The natural, organic silicon (not to be confused with the rubbery, synthetic derivation silicone) plant-food mixture he uses on his fledgling hemp plants is specific as well, he said, because most soil is already depleted of this natural fertilizer. It’s also great for athletes, he said, because the silicon absorbs ammonia, which is a byproduct that causes muscle soreness after working out. Absorbing ammonia also means chickens fed with this additive have better-smelling coops and harder eggshells, Joe said.

“It’s good for plants and animals and you,” he said.

“Joe and I have worked together since he was 3 years old, ever since he could hold a board,” Tom said, beating the heat of summer and relaxing in his garage.

Joe watered the hemp while Tom observed. Cycling has cooled to a hobby for the family, but that doesn’t stop them from helping other cyclists realize their dreams. The Arnone farm is situated on the Great Divide Mountain Bike Route, and Tom and Pat regularly host cyclists from around the world on their property.
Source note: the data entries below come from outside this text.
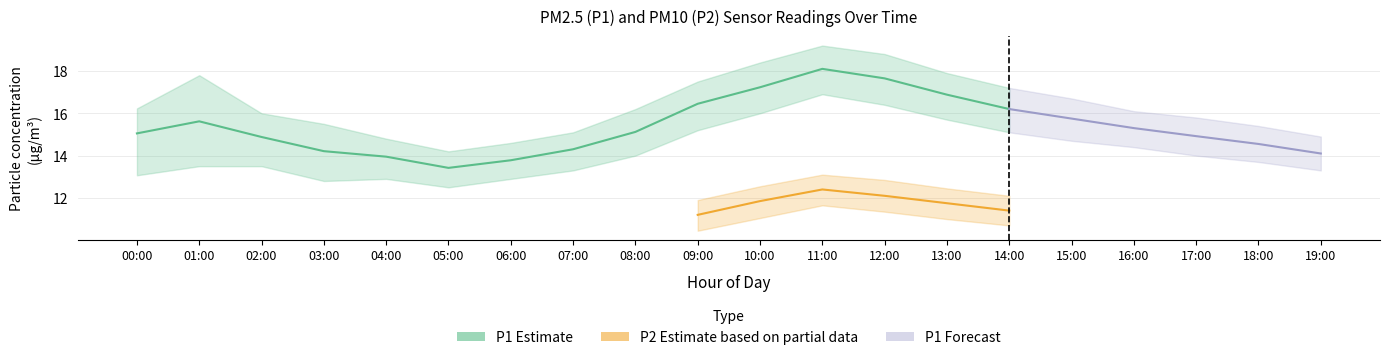

At which category is the sum across all series the highest?

11:00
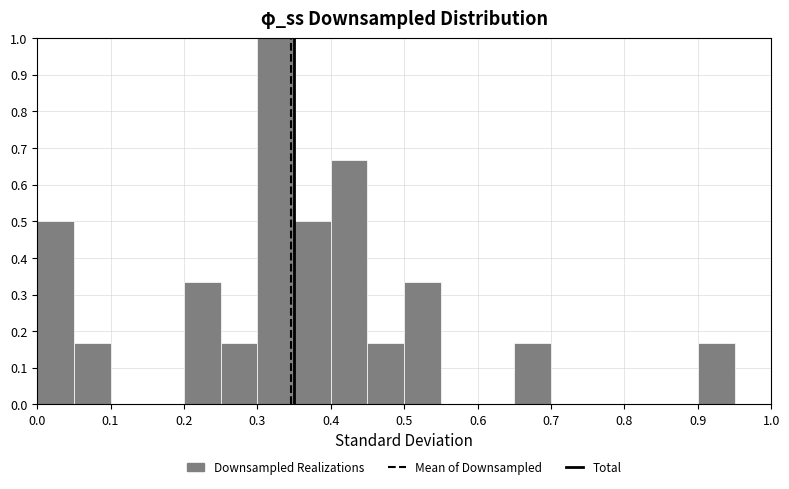

Reading left to right, transcribe this chart: for each bar, give the range it covers on the x-axis and its height. The values are not printed on the chart, so give them approximately, as read against the axis.

0.00 to 0.05: 0.50
0.05 to 0.10: 0.17
0.10 to 0.15: 0
0.15 to 0.20: 0
0.20 to 0.25: 0.33
0.25 to 0.30: 0.17
0.30 to 0.35: 1.00
0.35 to 0.40: 0.50
0.40 to 0.45: 0.67
0.45 to 0.50: 0.17
0.50 to 0.55: 0.33
0.55 to 0.60: 0
0.60 to 0.65: 0
0.65 to 0.70: 0.17
0.70 to 0.75: 0
0.75 to 0.80: 0
0.80 to 0.85: 0
0.85 to 0.90: 0
0.90 to 0.95: 0.17
0.95 to 1.00: 0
“We’ve met people from all over the world and we give them a cold beer,” Tom said.

As for his considerations about the transformation of an empty field into a hemp crop, Tom goes back to basics on efficiency and using the soil to sustain his family.

“It’s a good use for the land, otherwise we’d rent it for horse pasture,” he said.

And under the hot summer sun, the hemp continued to grow.